Unless you are like me having a business already established, you will most likely be looking to teach English. There are a number of good sites that list English teaching jobs in China. It’s a good idea to be wary at first as there are a lot of cheats. The most important thing is to find out an English school’s reputation.
-Do you speak Chinese and do you think it’s important to speak the local language?
I’m learning, Mandarin (putonghua) and being able to speak it is a huge asset. I know that from my experience in Japan and made sure to be fully functioning to live properly. Otherwise, you are just completely off-limits to society here and need someone to baby sit you when you are getting around.
Being able to speak the language here not only brings you closer to the people,
but it provides you insight into local customs and promotes better cultural understanding.
-Do you miss your country sometimes?
Things like skype, msn or gmail phone, make it fairly easy to keep in touch.
Where do you like to do in Shanghai?
Of course their are lots of historic (the French Concession) and natural areas to keep me busy as well as develop my interests – namely learning Chinese and photography/digital design.
-Do you have other plans for the future?
As mentioned, I’ll be getting married in the not so distant future. We’re planning a small tropical beach wedding either in Southern China,
-What about housing, have you bought, or are you renting a home? How much do you pay for it?
I currently live in housing provided. It’s a beautiful two-bedroom apartment, and more than suits my needs. I’m not sure what local rental or purchase rates run, but it’s reasonable to assume you can rent a nice two-bedroom apartment in most places in Shanghai for between 4,000 RMB to 5,000 RMB a month.
-What is the cost of living in China?
The cost of living in China is quite low, provided you live like everyone else lives. If you’re out at the pubs and clubs every night drinking imported beers and living large and eating at high end restaurants, you’ll blow all your money fairly quick.
However, one area where China is very unlike my home in Canada is eating out. Eating at a small restaurant that serves domestic Chinese food will often not cost you much more than cooking the meals yourself ($5 to $10 for two people to eat). A taxis are ride will rarely cost you more than $3 USD and a bus is 30 cents anywhere in the city!.
Big supermarkets like Tesco, Walmart and Carrefour are widespread and offer quality food at a fraction of the cost of Western countries. For an even cheaper, if a bit less hygienic, option – markets selling everything from pets to produce are also easy to find. A basic knowledge of Chinese and local pricing is a must though and another for foreigners. You need to learn how to bargain for things.
-What do you think about the Chinese people?
Generally speaking I would say most locals are friendly and extremely curious about foreigners.
-What are the positive and negative aspects of living in China?

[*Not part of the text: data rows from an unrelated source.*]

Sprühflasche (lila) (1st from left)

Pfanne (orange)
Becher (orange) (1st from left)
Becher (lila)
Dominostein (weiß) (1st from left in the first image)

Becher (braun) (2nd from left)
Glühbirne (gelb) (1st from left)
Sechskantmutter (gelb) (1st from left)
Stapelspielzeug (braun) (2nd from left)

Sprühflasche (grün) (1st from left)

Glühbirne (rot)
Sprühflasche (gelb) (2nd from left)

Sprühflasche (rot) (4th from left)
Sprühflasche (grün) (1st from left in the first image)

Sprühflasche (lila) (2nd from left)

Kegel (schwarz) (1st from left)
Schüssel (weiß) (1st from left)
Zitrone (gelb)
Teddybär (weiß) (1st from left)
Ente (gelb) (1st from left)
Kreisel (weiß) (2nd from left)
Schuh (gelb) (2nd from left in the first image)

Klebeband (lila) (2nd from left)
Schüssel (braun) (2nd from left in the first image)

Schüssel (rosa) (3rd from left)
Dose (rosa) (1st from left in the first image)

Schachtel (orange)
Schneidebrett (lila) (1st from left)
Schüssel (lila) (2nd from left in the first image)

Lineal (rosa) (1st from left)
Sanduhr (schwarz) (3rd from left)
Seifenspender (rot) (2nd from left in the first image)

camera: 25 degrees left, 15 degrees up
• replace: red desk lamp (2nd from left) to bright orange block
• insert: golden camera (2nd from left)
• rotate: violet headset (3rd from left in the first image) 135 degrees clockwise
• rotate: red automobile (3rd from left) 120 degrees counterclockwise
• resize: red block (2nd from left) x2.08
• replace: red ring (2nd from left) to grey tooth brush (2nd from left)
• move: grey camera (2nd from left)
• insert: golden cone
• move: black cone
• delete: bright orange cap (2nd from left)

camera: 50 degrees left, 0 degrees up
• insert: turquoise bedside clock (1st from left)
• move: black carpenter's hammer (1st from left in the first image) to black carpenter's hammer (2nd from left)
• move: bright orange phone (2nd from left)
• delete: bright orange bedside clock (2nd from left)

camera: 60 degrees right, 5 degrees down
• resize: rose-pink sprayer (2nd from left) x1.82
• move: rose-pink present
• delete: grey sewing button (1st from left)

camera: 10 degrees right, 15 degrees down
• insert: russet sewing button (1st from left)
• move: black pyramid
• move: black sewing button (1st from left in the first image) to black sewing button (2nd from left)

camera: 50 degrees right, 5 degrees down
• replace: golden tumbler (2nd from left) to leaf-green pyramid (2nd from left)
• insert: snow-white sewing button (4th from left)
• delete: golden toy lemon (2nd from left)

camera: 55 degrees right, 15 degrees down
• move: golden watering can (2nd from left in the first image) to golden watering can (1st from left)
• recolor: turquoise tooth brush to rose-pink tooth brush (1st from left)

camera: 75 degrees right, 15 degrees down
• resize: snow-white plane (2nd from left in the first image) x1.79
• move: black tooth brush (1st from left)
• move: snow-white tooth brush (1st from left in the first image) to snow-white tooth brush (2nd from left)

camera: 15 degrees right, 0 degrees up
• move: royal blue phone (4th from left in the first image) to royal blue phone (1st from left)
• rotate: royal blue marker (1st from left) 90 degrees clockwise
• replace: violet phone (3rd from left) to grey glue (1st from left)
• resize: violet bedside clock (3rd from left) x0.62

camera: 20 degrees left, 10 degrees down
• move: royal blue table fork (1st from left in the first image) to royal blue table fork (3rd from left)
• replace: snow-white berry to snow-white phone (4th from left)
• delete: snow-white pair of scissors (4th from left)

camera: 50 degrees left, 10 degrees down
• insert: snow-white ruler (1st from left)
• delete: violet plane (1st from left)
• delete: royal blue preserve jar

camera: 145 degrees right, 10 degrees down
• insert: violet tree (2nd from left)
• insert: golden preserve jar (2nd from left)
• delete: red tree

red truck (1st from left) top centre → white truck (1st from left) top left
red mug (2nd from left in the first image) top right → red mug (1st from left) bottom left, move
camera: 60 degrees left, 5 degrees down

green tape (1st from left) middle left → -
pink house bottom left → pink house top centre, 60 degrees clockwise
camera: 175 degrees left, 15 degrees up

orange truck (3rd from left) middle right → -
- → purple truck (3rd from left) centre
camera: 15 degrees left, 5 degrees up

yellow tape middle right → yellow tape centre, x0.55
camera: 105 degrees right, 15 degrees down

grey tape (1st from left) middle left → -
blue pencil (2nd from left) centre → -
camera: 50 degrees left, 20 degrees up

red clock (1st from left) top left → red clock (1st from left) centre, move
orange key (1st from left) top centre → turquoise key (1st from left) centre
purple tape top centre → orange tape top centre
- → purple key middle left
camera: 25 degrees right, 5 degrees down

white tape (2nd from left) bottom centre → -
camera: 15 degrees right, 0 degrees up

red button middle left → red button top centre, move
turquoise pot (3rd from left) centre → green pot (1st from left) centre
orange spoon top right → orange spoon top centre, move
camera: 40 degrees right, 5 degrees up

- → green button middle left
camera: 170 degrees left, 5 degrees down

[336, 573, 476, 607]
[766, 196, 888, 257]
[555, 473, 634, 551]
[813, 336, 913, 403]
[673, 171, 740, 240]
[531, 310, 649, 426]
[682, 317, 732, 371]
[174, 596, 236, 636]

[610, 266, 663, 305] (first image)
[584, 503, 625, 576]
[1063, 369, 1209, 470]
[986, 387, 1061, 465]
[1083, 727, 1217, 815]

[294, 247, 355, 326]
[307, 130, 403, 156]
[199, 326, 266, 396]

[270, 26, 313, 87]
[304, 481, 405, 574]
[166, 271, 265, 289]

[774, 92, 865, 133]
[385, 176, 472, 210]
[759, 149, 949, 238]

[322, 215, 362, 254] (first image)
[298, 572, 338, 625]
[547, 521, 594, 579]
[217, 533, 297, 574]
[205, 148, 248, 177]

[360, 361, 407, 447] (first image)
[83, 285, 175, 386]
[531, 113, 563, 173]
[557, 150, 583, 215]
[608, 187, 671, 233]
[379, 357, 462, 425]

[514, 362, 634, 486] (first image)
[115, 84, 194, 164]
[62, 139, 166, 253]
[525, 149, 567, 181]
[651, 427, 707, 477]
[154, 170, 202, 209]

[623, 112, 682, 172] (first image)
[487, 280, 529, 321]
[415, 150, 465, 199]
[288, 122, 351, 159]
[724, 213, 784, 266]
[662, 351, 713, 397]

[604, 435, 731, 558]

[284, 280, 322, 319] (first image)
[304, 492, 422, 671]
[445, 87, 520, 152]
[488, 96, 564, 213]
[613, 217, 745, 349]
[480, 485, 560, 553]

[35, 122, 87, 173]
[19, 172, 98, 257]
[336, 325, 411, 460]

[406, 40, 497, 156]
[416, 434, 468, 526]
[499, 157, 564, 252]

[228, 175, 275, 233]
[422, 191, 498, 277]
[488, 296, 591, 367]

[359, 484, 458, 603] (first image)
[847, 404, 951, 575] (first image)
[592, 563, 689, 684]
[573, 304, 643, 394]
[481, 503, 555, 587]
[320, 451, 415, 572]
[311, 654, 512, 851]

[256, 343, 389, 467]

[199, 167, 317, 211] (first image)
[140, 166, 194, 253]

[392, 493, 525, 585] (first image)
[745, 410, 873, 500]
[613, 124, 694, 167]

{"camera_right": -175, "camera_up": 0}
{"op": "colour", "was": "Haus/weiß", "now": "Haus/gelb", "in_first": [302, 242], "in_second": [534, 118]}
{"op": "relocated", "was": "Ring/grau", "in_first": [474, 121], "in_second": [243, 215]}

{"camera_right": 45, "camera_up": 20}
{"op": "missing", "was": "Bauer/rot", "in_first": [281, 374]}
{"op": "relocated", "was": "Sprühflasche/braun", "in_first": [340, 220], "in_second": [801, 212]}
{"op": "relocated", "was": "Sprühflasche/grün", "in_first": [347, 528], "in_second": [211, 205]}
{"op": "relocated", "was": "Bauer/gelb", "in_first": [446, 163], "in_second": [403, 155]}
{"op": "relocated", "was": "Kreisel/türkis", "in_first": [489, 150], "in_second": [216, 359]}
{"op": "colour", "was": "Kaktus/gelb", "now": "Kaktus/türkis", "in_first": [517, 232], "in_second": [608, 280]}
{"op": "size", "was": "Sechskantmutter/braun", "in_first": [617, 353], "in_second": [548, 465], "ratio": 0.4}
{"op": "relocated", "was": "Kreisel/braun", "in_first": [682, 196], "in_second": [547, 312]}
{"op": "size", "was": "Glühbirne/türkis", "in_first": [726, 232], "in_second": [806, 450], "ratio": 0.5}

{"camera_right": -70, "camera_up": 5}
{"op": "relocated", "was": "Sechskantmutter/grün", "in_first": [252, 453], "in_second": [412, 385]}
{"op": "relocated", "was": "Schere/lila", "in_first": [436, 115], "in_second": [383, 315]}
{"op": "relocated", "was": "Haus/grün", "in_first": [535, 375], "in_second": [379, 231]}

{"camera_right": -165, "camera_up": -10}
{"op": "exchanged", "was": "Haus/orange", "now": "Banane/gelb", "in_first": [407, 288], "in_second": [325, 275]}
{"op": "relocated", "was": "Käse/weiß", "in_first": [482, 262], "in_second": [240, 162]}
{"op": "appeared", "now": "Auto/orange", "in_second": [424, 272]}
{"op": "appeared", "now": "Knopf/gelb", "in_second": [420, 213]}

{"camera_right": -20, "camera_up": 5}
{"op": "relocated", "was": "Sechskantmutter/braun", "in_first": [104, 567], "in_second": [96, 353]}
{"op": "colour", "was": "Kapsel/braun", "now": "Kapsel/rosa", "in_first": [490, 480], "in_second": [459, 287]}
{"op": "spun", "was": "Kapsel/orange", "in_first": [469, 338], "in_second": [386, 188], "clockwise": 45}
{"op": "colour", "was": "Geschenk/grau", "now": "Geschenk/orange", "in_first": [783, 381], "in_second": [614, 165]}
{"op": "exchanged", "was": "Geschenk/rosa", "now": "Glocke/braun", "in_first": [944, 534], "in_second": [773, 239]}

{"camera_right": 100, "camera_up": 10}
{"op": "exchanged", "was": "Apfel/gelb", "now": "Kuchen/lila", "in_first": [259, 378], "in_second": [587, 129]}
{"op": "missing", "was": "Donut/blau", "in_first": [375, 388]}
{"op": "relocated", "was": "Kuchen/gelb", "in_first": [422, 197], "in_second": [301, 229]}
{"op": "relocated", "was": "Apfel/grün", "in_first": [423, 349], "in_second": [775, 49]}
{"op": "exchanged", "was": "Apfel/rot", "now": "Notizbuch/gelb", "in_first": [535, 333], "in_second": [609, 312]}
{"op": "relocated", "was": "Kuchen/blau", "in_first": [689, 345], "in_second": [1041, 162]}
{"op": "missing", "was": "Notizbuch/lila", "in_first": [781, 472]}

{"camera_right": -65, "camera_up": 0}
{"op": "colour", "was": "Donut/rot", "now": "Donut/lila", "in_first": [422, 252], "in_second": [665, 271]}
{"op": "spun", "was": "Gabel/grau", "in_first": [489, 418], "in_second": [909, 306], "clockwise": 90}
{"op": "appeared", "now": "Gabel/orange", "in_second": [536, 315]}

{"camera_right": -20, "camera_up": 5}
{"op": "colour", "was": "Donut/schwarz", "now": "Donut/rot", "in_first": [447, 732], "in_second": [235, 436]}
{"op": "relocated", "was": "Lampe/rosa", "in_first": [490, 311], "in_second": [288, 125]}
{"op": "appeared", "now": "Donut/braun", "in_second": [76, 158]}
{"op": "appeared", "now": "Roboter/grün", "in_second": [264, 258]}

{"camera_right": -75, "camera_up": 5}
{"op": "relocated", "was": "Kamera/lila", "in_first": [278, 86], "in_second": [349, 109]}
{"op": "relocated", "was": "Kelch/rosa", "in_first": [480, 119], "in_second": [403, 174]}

I’m sure these are different for everyone. Personally, I hate red tape, and China’s cluttered with it. There is a lot of bureaucracy for darn near everything, and it can be stifling at times. Customer service is still a relatively new concept in China, and is bound to improve as the country moves away from State-run enterprises to private business.
Life is generally pretty easy here for foreigners. ESL teachers make a modest (by Western standards) salary, often making 2-3 times the average local income, and is definitely not working full-time hours to earn it.
It is also an interesting time to be in China. There is lots of talk about China being “on the rise,” and though personally I don’t completely buy the hype, it is still a vibrant time to be in a country that everyone is so interested in talking about.
-Do you have any tips for our readers about living in China?
Many, and I suggest they visit my site on the subject that is listed below. Basically my only advice is “come with no illusions.” Expats in China constantly joke about newcomers and how they hop off the plane with images of how they feel China should look or act.
The only thing you can bet on is that it won’t be what you expect and you may be surprised to learn that it is a very interesting place to be in Asia as we enter the first decade of the 21st century.